§ PROBLEM TO WORK ON: Substitute "division" for each "phylum" in the lines below, leaving everything else unchanged.

— BEGIN EXCERPTED RECORDS —

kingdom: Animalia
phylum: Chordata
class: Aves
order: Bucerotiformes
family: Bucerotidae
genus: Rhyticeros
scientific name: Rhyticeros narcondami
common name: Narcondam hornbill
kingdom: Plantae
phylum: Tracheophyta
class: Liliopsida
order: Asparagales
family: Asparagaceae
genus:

— END EXCERPTED RECORDS —

§ FULL OUTPUT:
kingdom: Animalia
division: Chordata
class: Aves
order: Bucerotiformes
family: Bucerotidae
genus: Rhyticeros
scientific name: Rhyticeros narcondami
common name: Narcondam hornbill
kingdom: Plantae
division: Tracheophyta
class: Liliopsida
order: Asparagales
family: Asparagaceae
genus:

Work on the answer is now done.